# Exercise description:
Write out every line of the rows below as a numbered list, omitting any blank lines.

Dataset excerpts:
--- start ---

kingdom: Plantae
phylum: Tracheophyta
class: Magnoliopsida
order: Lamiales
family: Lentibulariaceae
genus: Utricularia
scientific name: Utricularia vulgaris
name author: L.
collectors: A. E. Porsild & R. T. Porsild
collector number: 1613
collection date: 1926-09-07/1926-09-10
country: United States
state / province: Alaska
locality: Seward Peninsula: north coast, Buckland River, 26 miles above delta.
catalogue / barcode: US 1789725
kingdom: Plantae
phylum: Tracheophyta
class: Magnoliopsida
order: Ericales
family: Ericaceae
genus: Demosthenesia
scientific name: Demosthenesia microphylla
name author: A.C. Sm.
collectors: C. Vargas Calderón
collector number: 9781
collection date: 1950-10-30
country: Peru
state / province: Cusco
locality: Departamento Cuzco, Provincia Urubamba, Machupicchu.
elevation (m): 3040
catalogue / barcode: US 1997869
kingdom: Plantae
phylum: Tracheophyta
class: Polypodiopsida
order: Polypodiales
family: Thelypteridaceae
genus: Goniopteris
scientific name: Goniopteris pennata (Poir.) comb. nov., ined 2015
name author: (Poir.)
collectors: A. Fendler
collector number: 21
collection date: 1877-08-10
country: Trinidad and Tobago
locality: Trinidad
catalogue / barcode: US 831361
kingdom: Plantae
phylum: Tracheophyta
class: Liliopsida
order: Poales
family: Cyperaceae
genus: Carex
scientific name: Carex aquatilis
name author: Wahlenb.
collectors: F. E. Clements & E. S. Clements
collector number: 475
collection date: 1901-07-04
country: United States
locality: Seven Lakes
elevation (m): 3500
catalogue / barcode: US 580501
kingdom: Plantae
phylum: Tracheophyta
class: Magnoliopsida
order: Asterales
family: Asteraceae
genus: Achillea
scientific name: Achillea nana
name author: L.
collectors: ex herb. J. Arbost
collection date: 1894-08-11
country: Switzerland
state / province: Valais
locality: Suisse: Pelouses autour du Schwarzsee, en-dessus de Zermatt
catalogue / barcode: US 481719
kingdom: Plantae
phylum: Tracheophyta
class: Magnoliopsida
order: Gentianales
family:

--- end ---

# Result for this exercise:
1. kingdom: Plantae
2. phylum: Tracheophyta
3. class: Magnoliopsida
4. order: Lamiales
5. family: Lentibulariaceae
6. genus: Utricularia
7. scientific name: Utricularia vulgaris
8. name author: L.
9. collectors: A. E. Porsild & R. T. Porsild
10. collector number: 1613
11. collection date: 1926-09-07/1926-09-10
12. country: United States
13. state / province: Alaska
14. locality: Seward Peninsula: north coast, Buckland River, 26 miles above delta.
15. catalogue / barcode: US 1789725
16. kingdom: Plantae
17. phylum: Tracheophyta
18. class: Magnoliopsida
19. order: Ericales
20. family: Ericaceae
21. genus: Demosthenesia
22. scientific name: Demosthenesia microphylla
23. name author: A.C. Sm.
24. collectors: C. Vargas Calderón
25. collector number: 9781
26. collection date: 1950-10-30
27. country: Peru
28. state / province: Cusco
29. locality: Departamento Cuzco, Provincia Urubamba, Machupicchu.
30. elevation (m): 3040
31. catalogue / barcode: US 1997869
32. kingdom: Plantae
33. phylum: Tracheophyta
34. class: Polypodiopsida
35. order: Polypodiales
36. family: Thelypteridaceae
37. genus: Goniopteris
38. scientific name: Goniopteris pennata (Poir.) comb. nov., ined 2015
39. name author: (Poir.)
40. collectors: A. Fendler
41. collector number: 21
42. collection date: 1877-08-10
43. country: Trinidad and Tobago
44. locality: Trinidad
45. catalogue / barcode: US 831361
46. kingdom: Plantae
47. phylum: Tracheophyta
48. class: Liliopsida
49. order: Poales
50. family: Cyperaceae
51. genus: Carex
52. scientific name: Carex aquatilis
53. name author: Wahlenb.
54. collectors: F. E. Clements & E. S. Clements
55. collector number: 475
56. collection date: 1901-07-04
57. country: United States
58. locality: Seven Lakes
59. elevation (m): 3500
60. catalogue / barcode: US 580501
61. kingdom: Plantae
62. phylum: Tracheophyta
63. class: Magnoliopsida
64. order: Asterales
65. family: Asteraceae
66. genus: Achillea
67. scientific name: Achillea nana
68. name author: L.
69. collectors: ex herb. J. Arbost
70. collection date: 1894-08-11
71. country: Switzerland
72. state / province: Valais
73. locality: Suisse: Pelouses autour du Schwarzsee, en-dessus de Zermatt
74. catalogue / barcode: US 481719
75. kingdom: Plantae
76. phylum: Tracheophyta
77. class: Magnoliopsida
78. order: Gentianales
79. family:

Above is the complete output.